The Calendar API will enable event creation and management, meeting scheduling, availability checking, recurring events, calendar synchronization, and reminders with notifications.
Event management endpoints handle the lifecycle of calendar events. Create events with `POST /api/v1/calendar/events`, list events with `GET /api/v1/calendar/events`, retrieve specific event details with `GET /api/v1/calendar/events/{event_id}`, update events with `PATCH /api/v1/calendar/events/{event_id}`, and delete events with `DELETE /api/v1/calendar/events/{event_id}`.
Scheduling endpoints help coordinate meetings. Find available time slots with `POST /api/v1/calendar/schedule`, schedule meetings with `POST /api/v1/calendar/meeting`, and check availability with `GET /api/v1/calendar/availability`.
Recurring event endpoints manage events that repeat on a schedule. Create recurring events with `POST /api/v1/calendar/events/recurring` and update recurrence patterns with `PATCH /api/v1/calendar/events/{event_id}/recurrence`.
Reminder endpoints manage notifications for upcoming events. Add reminders with `POST /api/v1/calendar/events/{event_id}/reminders` and list upcoming reminders with `GET /api/v1/calendar/reminders`.
The API will support several event types. Single events are one-time occurrences. Recurring events follow daily, weekly, or monthly patterns. All-day events span the full day without specific start and end times. Multi-day events extend across multiple consecutive days.
The API will support multiple calendar views including day view for detailed hourly scheduling, week view for weekly planning, month view for long-term visibility, and agenda view for a list-based perspective.
Time zone handling will include user-specific time zones, automatic daylight saving time adjustments, and cross-timezone meeting coordination to ensure events display correctly for all participants.
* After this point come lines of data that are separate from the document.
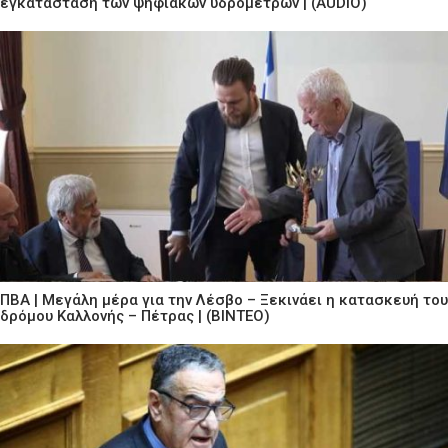
εγκατάσταση των ψηφιακών υδρομέτρων | (AUDIO)
ΠΒΑ | Μεγάλη μέρα για την Λέσβο – Ξεκινάει η κατασκευή του
δρόμου Καλλονής – Πέτρας | (ΒΙΝΤΕΟ)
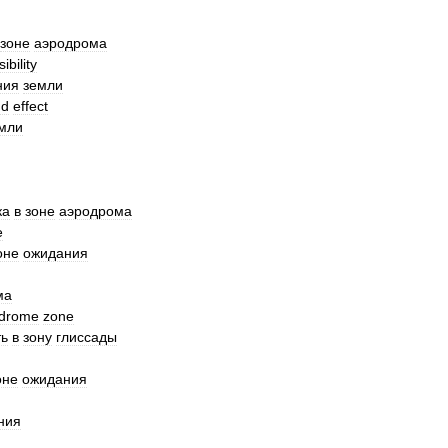
зоне
аэродрома
sibility
ния
земли
nd
effect
мли
ка
в
зоне
аэродрома
e
оне
ожидания
ма
odrome
zone
ть
в
зону
глиссады
оне
ожидания
ния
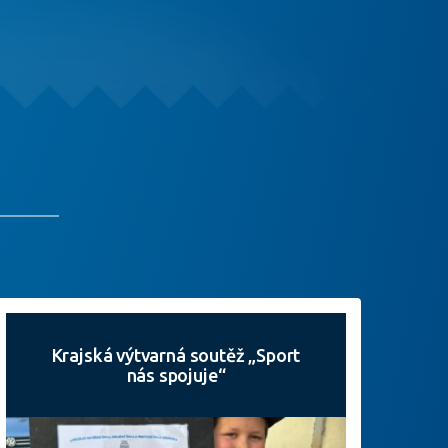
Krajská výtvarná soutěž „Sport
nás spojuje“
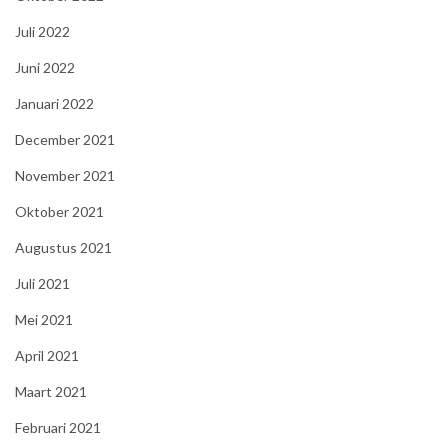
Juli 2022
Juni 2022
Januari 2022
December 2021
November 2021
Oktober 2021
Augustus 2021
Juli 2021
Mei 2021
April 2021
Maart 2021
Februari 2021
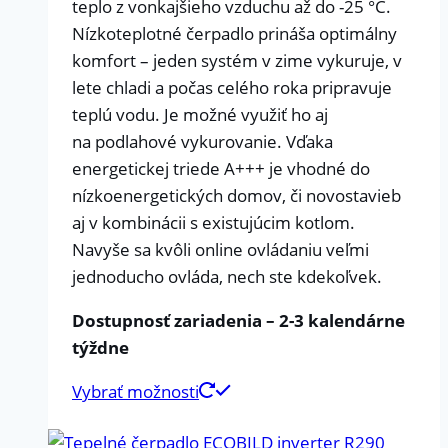
teplo z vonkajšieho vzduchu až do -25 °C.
Nízkoteplotné čerpadlo prináša optimálny
komfort – jeden systém v zime vykuruje, v
lete chladi a počas celého roka pripravuje
teplú vodu. Je možné využiť ho aj
na podlahové vykurovanie. Vďaka
energetickej triede A+++ je vhodné do
nízkoenergetických domov, či novostavieb
aj v kombinácii s existujúcim kotlom.
Navyše sa kvôli online ovládaniu veľmi
jednoducho ovláda, nech ste kdekoľvek.
Dostupnosť zariadenia – 2-3 kalendárne
týždne
Vybrať možnosti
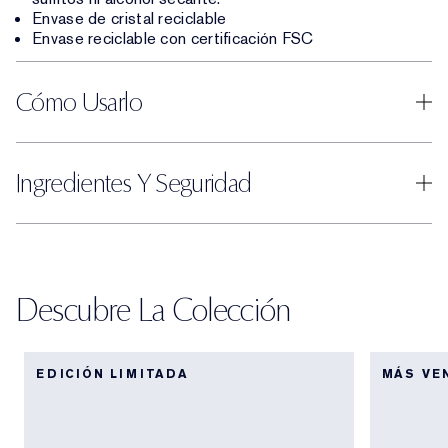
Envase de cristal reciclable
Envase reciclable con certificación FSC
Cómo Usarlo
Ingredientes Y Seguridad
Descubre La Colección
EDICIÓN LIMITADA
MÁS VE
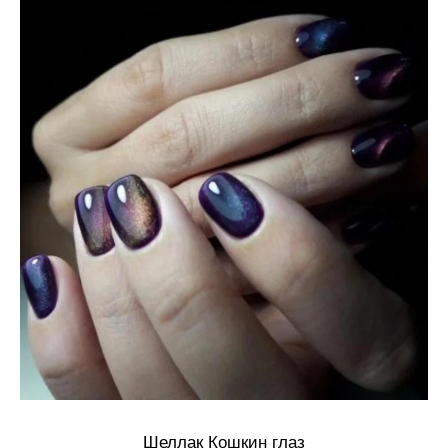
Шеллак Кошкин глаз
The calendar system will integrate with external calendar systems like Google Calendar and Outlook, video conferencing platforms, the task management system, and the notification system for reminders.
When implemented, the Calendar API will use PostgreSQL for event storage, support iCal format for import and export, handle time zones properly across all operations, provide conflict detection for scheduling, include role-based access control for event management, support delegation for assistants, and enable calendar sharing between users.
Until the Calendar API is implemented, consider these alternatives.
### External Calendar Services
You can integrate with external providers such as Google Calendar API, Microsoft Graph API for Outlook, or CalDAV servers for standards-based calendar access.
### Simple Scheduling in BASIC
For basic appointment tracking, you can store appointments in bot memory:
```basic
' Store appointments in bot memory
appointment = "Meeting with client at 2 PM"
SET BOT MEMORY "appointment_" + date, appointment
' Retrieve appointments
today_appointment = GET BOT MEMORY "appointment_" + TODAY()
IF today_appointment <> "" THEN
TALK "Today's appointment: " + today_appointment
END IF
```
### Task-based Scheduling
An alternative approach uses the Tasks API with due dates, creates tasks for time-sensitive items, and sets reminders via scheduled BASIC scripts.
The Calendar API will integrate with the [Tasks API](./tasks-api.md) to link tasks to calendar events, the [Notifications API](./notifications-api.md) for event reminders, the [User API](./user-security.md) for user availability, and the Meeting API for video conferencing.